To bare the mechanics of the
self-inflicted insult suffered by our brother,
as uncovered in
TheGreatEscaper’s solution :

Row 1.  
Taking the
Number Slope™ puzzle
hint assumes that
S, O, I and L are equivalent to 1, 2, 3 and 4,
in a consistent order observed within each
set of linear squares within a tetromino.
 
The circled cells determine that
O is 1 or 4 while S and L are in the middle.
Thus I is also 1 or 4.
Row 2.  
This is the direct result of that partial ordering.
The circled cell group determines
the order as O S L I or its reverse.
Row 3.  
The 4×4 grids proceed to specify all but
two inconsequentially ambiguous areas.
Letters at dotted corners
can now be copied to the 5×5 grid.
Row 3 -T.  
Giant upside-down T  tetromino
sighting — as
the dotted corners are brought together.
Row 4.  
A new mystery letter ▯ presumably is equivalent to 5 in the order.
 
The circled subsequence L S ▯
establishes the complete ordering as...
... I L S O ▯.
The 5×5’s bottom row’s direction is unknown initially
but S is in the middle either way.
 
This forces L into the center cell
and the rest follows readily enough.
 
At the top of the 5×5 grid we at last see our
brother’s embarrassing confession.
“ I L O S T ”
Subtle reinforcing hints.
Why is the mystery letter T
when E could just as well spell an equivalent message?
 
Continuing on
TheGreatEscaper’s reasoning,
there are 5
tetromino shapes
known to science,
T being the one not in play here,
while polyominologists
simply have not yet discovered an E-shaped tetromino
or even
pentomino.
 
As subliminal reinforcement,
a gigantic upside-down T  tetromino
is formed within the 8×8 combined grid of row 3 -T above.
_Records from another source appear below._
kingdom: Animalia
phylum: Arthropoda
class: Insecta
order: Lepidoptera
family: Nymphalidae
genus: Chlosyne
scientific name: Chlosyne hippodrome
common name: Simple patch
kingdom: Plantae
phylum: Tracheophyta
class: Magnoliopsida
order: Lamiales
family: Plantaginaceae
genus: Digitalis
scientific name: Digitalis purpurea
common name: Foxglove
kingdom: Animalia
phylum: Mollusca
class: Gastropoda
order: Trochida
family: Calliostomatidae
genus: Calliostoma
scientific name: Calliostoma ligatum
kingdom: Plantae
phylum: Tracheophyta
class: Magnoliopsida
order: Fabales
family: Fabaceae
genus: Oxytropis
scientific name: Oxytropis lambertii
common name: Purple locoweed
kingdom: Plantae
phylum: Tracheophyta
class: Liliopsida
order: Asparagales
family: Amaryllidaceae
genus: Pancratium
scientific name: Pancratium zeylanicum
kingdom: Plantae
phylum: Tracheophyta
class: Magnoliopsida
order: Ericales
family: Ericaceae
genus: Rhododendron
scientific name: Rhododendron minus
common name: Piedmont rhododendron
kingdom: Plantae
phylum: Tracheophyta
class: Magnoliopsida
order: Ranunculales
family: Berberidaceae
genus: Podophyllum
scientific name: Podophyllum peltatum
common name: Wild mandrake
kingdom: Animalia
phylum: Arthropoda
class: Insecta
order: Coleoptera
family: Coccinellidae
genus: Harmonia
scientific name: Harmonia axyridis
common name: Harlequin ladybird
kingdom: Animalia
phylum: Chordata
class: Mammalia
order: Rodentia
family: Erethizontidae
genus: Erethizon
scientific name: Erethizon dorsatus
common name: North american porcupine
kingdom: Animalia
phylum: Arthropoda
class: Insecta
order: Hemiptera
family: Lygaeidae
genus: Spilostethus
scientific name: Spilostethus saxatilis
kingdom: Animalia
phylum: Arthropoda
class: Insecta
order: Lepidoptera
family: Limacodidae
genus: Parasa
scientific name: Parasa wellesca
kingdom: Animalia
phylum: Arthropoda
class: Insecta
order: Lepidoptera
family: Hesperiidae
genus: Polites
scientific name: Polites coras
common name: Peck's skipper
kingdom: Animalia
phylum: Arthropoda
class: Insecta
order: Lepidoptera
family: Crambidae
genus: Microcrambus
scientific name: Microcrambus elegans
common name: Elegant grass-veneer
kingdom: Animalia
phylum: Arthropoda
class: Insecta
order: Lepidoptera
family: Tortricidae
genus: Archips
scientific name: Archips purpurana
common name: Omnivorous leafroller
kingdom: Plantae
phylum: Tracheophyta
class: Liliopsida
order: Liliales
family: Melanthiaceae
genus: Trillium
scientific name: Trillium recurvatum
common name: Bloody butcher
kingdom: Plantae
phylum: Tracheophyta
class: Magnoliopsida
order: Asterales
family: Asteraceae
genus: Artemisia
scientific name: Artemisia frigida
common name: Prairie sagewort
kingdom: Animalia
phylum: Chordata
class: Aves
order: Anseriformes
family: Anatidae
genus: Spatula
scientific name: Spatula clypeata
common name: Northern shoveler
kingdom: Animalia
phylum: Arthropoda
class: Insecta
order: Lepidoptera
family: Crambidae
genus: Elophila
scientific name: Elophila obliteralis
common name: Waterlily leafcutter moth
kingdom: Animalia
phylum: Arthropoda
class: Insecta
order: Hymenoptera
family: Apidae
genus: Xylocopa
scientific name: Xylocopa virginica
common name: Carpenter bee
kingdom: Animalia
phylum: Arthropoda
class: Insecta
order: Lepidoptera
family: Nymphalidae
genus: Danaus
How were numbers and letters matched up?
 
The 4 tetrominoes in play
enumerate the 4 known grid letters,
appropriately enough,
by counting slopes.

This order is also found, in reverse, among the circled letters
in row 3 above.
But the puzzle’s poser has mentioned
that yet one more reinforcing detail
hides in plain sight among the grids:
 
The letters in the dotted corners of each 4×4 grid are I, L, S, and O in that order. (This means that the grids are ordered by the number of slopes of their corresponding letters.) But the 5×5 grid seems to be "paired" with the second grid: the space between them is shortened!
Just as the 5×5 grid is an "exception", the letter T is an exception to the rule about number of slopes: it has two slopes, like the L it is paired with, but it is the fifth letter in the sequence. Also, it must be moved to the end of the solving order, just as its letter must be moved to the end of the sequence order.